For general queries we may have to intersect more than 2 relations,
in which case the intersection must be performed in
$\tilde{O}(\min_i|A_i|)$ time (using the merge in merge-sort).
## When to Use Generic Join
Use Generic Join when the query is cyclic - if the query is acyclic,
the theoretical optimal algorithm is Yannakakis
(equivalent to message passing in probabilistic graphical models)
which runs in linear time in the input size;
in practice people use binary joins for acyclic queries,
because Yannakakis always incurs a constant factor of 3 (it’s a 3-pass algorithm).

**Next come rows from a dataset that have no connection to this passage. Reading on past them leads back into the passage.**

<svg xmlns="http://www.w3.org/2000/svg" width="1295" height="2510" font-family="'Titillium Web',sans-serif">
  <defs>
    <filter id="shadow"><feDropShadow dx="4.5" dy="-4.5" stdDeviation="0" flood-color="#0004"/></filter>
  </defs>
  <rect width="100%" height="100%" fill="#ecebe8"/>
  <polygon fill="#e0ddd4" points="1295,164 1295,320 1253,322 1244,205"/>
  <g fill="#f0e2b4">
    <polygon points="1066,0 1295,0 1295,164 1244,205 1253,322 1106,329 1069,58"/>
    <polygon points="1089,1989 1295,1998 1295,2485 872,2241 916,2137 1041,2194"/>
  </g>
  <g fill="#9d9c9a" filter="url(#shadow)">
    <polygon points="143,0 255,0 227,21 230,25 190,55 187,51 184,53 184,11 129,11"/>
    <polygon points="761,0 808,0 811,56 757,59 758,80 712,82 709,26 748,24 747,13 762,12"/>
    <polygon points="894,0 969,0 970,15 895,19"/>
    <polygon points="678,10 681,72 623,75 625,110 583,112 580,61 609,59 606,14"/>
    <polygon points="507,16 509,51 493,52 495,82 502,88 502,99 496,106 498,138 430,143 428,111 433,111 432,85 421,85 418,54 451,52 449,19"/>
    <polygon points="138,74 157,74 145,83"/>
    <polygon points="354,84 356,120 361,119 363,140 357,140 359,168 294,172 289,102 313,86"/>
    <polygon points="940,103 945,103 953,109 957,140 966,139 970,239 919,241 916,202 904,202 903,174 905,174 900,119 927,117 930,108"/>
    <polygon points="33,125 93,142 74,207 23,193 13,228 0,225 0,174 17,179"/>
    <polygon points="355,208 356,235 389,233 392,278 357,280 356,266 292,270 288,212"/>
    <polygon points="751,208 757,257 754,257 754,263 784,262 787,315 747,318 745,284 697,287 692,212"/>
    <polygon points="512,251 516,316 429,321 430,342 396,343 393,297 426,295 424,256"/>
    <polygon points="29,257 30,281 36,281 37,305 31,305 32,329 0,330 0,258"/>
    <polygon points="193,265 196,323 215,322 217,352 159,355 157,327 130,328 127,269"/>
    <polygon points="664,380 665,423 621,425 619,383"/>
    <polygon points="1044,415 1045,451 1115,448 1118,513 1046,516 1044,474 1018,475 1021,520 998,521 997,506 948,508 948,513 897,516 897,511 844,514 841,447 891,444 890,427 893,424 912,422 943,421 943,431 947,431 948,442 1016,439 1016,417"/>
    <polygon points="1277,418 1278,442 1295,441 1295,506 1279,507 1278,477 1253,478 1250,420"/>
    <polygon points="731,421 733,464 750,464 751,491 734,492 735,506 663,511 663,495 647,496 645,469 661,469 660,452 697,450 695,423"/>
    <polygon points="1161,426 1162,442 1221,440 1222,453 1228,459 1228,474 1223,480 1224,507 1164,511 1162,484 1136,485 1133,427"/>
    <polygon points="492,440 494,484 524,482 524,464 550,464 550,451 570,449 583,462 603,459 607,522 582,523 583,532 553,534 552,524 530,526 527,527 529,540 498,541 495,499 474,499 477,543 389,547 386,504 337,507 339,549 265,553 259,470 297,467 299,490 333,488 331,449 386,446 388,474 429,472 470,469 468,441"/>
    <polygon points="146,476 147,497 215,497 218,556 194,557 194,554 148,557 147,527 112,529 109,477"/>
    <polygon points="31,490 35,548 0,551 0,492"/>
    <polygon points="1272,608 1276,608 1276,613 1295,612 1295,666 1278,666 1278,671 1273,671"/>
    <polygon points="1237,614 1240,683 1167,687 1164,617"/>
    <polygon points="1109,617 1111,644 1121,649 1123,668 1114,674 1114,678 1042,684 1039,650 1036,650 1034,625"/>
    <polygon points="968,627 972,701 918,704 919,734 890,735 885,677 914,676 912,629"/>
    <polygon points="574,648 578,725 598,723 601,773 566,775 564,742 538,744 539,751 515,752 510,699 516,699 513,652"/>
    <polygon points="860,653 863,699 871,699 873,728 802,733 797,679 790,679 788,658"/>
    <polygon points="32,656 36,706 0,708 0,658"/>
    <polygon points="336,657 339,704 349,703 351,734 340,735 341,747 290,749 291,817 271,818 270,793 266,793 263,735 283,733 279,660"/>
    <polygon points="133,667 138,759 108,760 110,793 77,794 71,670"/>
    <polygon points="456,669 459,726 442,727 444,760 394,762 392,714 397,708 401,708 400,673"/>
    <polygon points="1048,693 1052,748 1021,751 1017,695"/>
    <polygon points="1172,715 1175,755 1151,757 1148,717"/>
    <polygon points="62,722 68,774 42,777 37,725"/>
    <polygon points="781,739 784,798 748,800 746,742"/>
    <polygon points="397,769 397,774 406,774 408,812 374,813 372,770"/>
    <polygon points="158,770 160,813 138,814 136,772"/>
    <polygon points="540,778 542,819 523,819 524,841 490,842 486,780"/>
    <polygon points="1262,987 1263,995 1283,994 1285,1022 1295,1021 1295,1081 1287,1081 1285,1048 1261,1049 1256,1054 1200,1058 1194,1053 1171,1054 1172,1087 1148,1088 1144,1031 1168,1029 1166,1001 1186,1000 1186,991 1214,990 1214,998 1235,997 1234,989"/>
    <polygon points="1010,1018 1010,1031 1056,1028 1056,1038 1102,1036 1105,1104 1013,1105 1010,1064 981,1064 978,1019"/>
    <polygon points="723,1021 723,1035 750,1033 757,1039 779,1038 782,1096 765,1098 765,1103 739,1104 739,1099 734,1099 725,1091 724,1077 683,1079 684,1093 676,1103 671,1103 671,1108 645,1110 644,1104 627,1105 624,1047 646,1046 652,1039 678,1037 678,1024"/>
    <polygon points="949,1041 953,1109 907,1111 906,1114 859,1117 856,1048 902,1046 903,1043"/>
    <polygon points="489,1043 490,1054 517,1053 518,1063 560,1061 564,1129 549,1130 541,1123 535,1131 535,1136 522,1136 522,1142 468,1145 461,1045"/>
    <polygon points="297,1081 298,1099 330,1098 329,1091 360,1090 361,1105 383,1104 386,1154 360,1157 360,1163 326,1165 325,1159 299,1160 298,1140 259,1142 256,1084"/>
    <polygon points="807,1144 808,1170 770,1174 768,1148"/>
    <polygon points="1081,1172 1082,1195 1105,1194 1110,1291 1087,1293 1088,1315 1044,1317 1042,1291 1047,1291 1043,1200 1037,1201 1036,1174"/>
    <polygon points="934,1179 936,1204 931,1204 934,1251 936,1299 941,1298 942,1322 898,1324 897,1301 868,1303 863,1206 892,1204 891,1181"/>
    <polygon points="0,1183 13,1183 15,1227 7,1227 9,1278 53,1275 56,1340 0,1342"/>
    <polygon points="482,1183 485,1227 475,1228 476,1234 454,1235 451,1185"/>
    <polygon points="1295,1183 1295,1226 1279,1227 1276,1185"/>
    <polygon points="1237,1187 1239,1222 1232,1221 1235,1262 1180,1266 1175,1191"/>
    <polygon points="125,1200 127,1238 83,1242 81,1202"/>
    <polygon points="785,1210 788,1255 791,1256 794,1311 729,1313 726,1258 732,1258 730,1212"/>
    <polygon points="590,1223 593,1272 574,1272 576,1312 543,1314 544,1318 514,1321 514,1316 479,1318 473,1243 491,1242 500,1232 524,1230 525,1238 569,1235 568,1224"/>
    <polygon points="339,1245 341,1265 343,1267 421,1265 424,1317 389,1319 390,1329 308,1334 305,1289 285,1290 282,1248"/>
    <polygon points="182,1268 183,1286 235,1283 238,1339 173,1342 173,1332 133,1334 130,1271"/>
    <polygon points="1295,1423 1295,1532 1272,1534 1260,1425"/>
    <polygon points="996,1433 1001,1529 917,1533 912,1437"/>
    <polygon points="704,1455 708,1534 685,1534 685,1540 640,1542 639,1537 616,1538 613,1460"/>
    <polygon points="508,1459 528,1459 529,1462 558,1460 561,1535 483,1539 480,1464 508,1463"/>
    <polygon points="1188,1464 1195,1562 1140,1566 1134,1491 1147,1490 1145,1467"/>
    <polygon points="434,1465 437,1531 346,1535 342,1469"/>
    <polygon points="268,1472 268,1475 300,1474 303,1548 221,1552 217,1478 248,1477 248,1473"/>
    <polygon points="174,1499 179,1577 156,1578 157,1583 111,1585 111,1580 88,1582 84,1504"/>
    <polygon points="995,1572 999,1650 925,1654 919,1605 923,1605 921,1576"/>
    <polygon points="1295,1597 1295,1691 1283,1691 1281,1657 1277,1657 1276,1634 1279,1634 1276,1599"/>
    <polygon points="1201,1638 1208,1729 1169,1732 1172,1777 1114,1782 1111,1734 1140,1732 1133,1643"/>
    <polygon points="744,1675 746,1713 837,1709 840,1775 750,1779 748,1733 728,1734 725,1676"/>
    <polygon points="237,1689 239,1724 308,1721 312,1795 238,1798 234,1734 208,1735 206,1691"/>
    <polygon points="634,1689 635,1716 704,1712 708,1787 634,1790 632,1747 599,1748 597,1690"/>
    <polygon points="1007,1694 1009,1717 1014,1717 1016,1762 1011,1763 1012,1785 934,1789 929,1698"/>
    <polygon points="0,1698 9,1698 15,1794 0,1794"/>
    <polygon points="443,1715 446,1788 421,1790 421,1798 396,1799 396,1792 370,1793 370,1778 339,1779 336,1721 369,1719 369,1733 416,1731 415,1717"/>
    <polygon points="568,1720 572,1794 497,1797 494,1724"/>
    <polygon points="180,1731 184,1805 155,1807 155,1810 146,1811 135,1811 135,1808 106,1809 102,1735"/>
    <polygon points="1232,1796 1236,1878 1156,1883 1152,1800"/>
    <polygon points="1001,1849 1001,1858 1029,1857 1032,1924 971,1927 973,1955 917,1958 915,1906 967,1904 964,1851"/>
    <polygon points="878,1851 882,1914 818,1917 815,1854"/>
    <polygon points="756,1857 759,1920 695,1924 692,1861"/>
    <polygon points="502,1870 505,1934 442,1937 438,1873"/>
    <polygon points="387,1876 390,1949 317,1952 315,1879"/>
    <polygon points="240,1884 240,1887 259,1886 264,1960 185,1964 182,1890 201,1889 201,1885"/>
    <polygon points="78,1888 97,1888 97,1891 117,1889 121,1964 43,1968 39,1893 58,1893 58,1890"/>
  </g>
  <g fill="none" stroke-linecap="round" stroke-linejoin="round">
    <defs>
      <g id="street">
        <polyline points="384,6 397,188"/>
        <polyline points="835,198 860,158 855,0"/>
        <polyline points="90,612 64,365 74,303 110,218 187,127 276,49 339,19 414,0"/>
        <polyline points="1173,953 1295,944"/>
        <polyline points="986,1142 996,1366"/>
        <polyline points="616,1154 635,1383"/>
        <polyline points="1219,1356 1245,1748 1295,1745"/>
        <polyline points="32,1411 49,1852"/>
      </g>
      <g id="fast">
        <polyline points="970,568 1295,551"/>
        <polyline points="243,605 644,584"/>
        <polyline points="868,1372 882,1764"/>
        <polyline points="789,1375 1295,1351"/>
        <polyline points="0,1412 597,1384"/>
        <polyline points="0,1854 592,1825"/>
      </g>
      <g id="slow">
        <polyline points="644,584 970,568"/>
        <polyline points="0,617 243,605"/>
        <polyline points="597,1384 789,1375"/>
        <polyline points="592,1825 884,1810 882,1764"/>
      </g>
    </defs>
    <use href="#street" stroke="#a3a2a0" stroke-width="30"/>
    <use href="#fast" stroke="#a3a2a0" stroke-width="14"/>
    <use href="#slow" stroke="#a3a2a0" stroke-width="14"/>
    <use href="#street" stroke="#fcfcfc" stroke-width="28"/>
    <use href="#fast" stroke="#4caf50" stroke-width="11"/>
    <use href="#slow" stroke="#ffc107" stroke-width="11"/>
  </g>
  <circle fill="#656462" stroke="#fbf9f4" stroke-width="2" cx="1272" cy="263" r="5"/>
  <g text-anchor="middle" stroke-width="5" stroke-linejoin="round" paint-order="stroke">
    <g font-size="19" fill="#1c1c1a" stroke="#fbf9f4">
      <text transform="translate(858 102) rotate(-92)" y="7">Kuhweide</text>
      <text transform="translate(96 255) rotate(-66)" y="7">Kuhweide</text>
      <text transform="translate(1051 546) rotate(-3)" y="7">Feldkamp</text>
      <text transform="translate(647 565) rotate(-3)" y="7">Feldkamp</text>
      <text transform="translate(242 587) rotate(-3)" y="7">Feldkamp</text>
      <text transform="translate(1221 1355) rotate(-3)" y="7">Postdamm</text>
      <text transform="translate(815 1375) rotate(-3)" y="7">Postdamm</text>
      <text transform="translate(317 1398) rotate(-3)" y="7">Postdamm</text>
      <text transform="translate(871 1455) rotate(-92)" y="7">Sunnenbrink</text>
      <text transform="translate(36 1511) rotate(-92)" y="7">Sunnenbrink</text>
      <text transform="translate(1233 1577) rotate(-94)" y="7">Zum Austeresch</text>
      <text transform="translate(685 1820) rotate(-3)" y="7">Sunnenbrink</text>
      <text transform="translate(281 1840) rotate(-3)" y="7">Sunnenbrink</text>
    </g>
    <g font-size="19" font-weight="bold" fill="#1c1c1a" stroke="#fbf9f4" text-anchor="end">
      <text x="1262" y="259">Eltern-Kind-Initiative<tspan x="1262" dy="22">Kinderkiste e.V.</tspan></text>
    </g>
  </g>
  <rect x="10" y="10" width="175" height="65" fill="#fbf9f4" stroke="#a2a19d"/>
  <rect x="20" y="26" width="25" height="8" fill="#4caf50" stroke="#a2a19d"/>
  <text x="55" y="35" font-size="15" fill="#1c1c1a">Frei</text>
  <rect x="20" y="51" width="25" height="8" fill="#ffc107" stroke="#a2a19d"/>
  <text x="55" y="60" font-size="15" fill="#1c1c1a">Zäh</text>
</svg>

In practice, Generic Join may have good performance compared to binary joins,
since it is sometimes equivalent to a linear join tree.
The “average case” complexity of Generic Join is open.
## References
Hung Q Ngo, Christopher Ré, and Atri Rudra. 2014. Skew strikes back: new developments in the theory of join algorithms. SIGMOD Rec. 42, 4 (December 2013), 5–16. DOI:https://doi.org/10.1145/2590989.2590991
Hung Q. Ngo, Ely Porat, Christopher Ré, and Atri Rudra. 2012. Worst-case optimal join algorithms: [extended abstract]. In Proceedings of the 31st ACM SIGMOD-SIGACT-SIGAI symposium on Principles of Database Systems (PODS '12). Association for Computing Machinery, New York, NY, USA, 37–48. DOI:https://doi.org/10.1145/2213556.2213565
Veldhuizen, Todd L. "Leapfrog triejoin: A simple, worst-case optimal join algorithm." arXiv preprint arXiv:1210.0481 (2012).
Mihalis Yannakakis. 1981. Algorithms for acyclic database schemes. In Proceedings of the seventh international conference on Very Large Data Bases - Volume 7 (VLDB '81). VLDB Endowment, 82–94.